O Governo dos Estados Unidos vai recorrer de forma inédita às Forças Armadas para tentar aliviar o colapso do sistema migratório. A decisão, anunciada no final do mês de agosto, prevê que 600 advogados militares sejam destacados para atuar como juízes de imigração temporários, com o objetivo de acelerar os processos de expulsão que se acumulam nos tribunais.
O secretário da Defesa, Pete Hegseth, autorizou oficialmente o envio de militares licenciados em Direito para o Departamento de Justiça (DOJ), através de um memorando datado de 27 de agosto. Um primeiro contingente de 150 juristas será destacado de imediato, seguindo-se outros 450 em fases posteriores, embora sem calendário definido.
Segundo o documento, a missão terá uma duração inicial de 179 dias, podendo ser prorrogada a pedido do Departamento de Justiça. A medida, noticiada pelo New York Post, irá duplicar de facto o número de juízes de imigração em funções, atualmente cerca de 600.
A Casa Branca descreve o plano como “um esforço nacional prioritário” e sustenta que deve beneficiar tanto os funcionários do sistema como os migrantes que aguardam decisão sobre os seus casos.
Tribunais sobrecarregados
O colapso do sistema migratório tem-se agravado sob a presidência de Donald Trump, que intensificou as redadas e deportações desde a sua chegada à Casa Branca. Atualmente, a acumulação de processos ultrapassa os 3,5 milhões de casos, e em alguns tribunais os tempos de espera superam os quatro anos.
A urgência em reduzir atrasos levou o Governo a pedir apoio ao Pentágono, numa altura em que a política migratória enfrenta novos entraves judiciais.
No dia 29 de agosto, a juíza federal Jia Cobb, nomeada por Joe Biden, bloqueou parcialmente o plano da Casa Branca para acelerar expulsões, determinando que os migrantes que se encontram há menos de dois anos nos EUA têm direito a um procedimento legal completo antes de serem deportados.
Um porta-voz do Departamento de Segurança Interna classificou a decisão como “ativista” e acusou o tribunal de “ignorar a autoridade do presidente ao abrigo do Artigo II da Constituição e da lei federal”.
O envolvimento de advogados militares em funções judiciais civis levanta sérias questões sobre a separação de poderes e a independência judicial. Embora estes juristas tenham experiência em tribunais marciais, nunca tinham sido mobilizados em massa para desempenhar funções em tribunais de imigração.

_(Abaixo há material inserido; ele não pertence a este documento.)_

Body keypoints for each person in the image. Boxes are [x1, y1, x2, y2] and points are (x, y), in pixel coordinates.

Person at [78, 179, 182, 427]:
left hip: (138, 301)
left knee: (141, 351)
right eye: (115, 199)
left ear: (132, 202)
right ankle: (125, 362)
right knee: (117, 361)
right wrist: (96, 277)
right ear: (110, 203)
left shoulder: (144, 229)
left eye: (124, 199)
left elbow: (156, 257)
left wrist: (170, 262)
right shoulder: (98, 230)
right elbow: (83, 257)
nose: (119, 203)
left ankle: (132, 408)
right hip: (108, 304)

Organizações de defesa dos direitos civis alertaram que a medida poderá fragilizar ainda mais as garantias processuais dos migrantes, num contexto em que a Administração Trump procura ultrapassar limitações legais para acelerar deportações.
O Pentágono, no entanto, insiste que a decisão “responde exclusivamente a um pedido do Departamento de Justiça” e assegura que os advogados manterão “plenas competências jurídicas” durante o tempo em que forem designados para o novo papel.

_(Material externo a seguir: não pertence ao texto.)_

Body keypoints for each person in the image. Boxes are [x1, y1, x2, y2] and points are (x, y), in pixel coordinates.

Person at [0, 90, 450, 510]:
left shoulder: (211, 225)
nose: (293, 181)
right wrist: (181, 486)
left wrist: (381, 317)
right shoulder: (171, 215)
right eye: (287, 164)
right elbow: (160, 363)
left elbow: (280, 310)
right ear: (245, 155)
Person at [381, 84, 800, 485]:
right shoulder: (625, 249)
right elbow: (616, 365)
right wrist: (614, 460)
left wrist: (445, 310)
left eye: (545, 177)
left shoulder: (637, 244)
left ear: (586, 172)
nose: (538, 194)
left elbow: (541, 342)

Uma agenda marcada pela imigração
A utilização das Forças Armadas para reforçar os tribunais confirma que a imigração continua a ser o eixo central da agenda presidencial de Donald Trump.
Após ver travada a aplicação da Lei de Estrangeiros de 1798 — que previa a expulsão imediata de migrantes venezuelanos considerados pelo Governo como “invasão” —, a Casa Branca aposta agora numa solução institucional alternativa para duplicar a capacidade de resposta do sistema judicial migratório.
Para os críticos, esta opção representa mais um passo na militarização da política migratória norte-americana. Para os apoiantes, é uma ferramenta necessária para restabelecer a ordem num sistema que enfrenta o maior congestionamento da sua história.
Independentemente das posições em confronto, a chegada de juízes fardados às cortes de imigração abre um novo capítulo na longa batalha política e judicial sobre o futuro dos migrantes nos Estados Unidos.